Blockstream CEO Adam Back has responded and admitted that the bug was a “known issue.”
Back says that a complete fix has been underway for some time, but has been delayed for several reasons. He added that developers are currently working with the Liquid Federation to create and deploy a final patch. Right now, a workaround is in place that will solve the problem in a temporary and limited way.
Adam Back noted that Blockstream’s handling of the situation “is not up to [its] usual standard of trust-minimization.” To Blockstream’s credit, no funds have actually been stolen. Furthermore, the bug only opens the possibility of internal theft by employees—not an outside attack.
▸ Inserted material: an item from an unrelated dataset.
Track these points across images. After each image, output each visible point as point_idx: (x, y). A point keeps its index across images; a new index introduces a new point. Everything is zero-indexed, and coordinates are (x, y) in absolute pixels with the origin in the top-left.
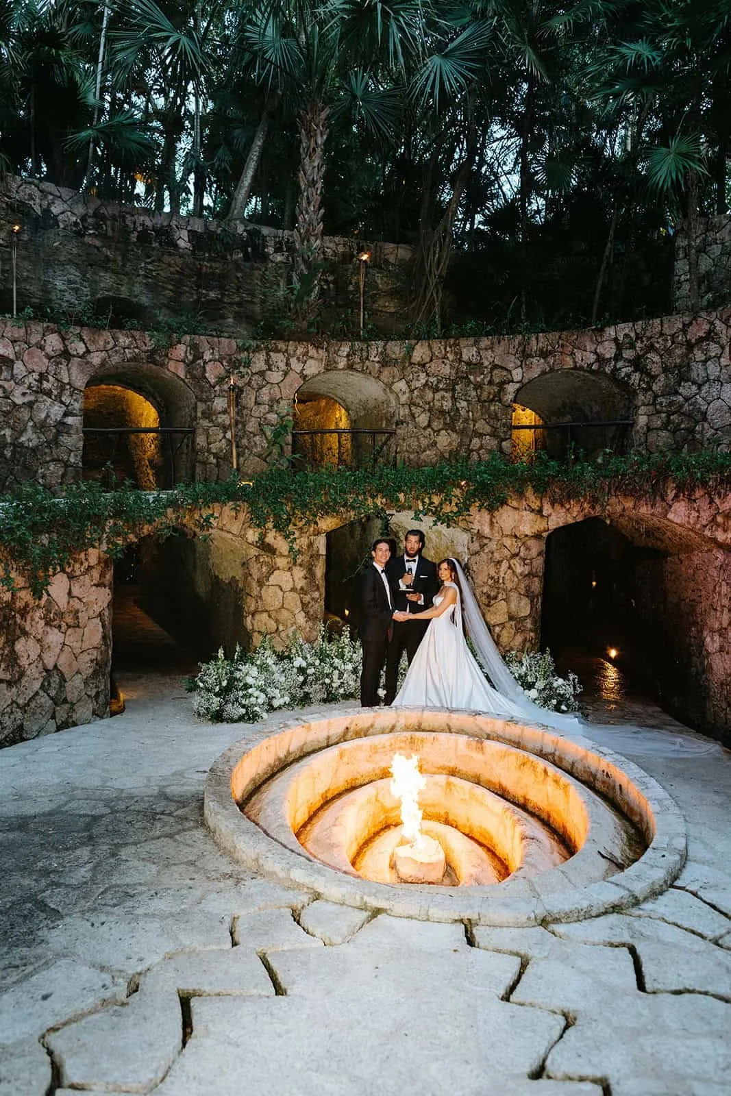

Why Blockstream Is Controversial
Blockstream and the Liquid Network are somewhat controversial among the crypto community, especially among the Bitcoin community.
While Blockstream funds development of Bitcoin itself, the company’s Liquid Network is a federated sidechain that stores BTC outside of the main Bitcoin blockchain. That means that the company maintains significant control over the funds of users who trust it—typically enterprises and exchanges that rely on it for transfers and settlement.
Liquid’s bug is unlikely to affect general crypto holders. Regardless, the news is a reminder that investors who wish to maintain maximum control over their Bitcoin should do so by holding it in their own non-custodial wallet.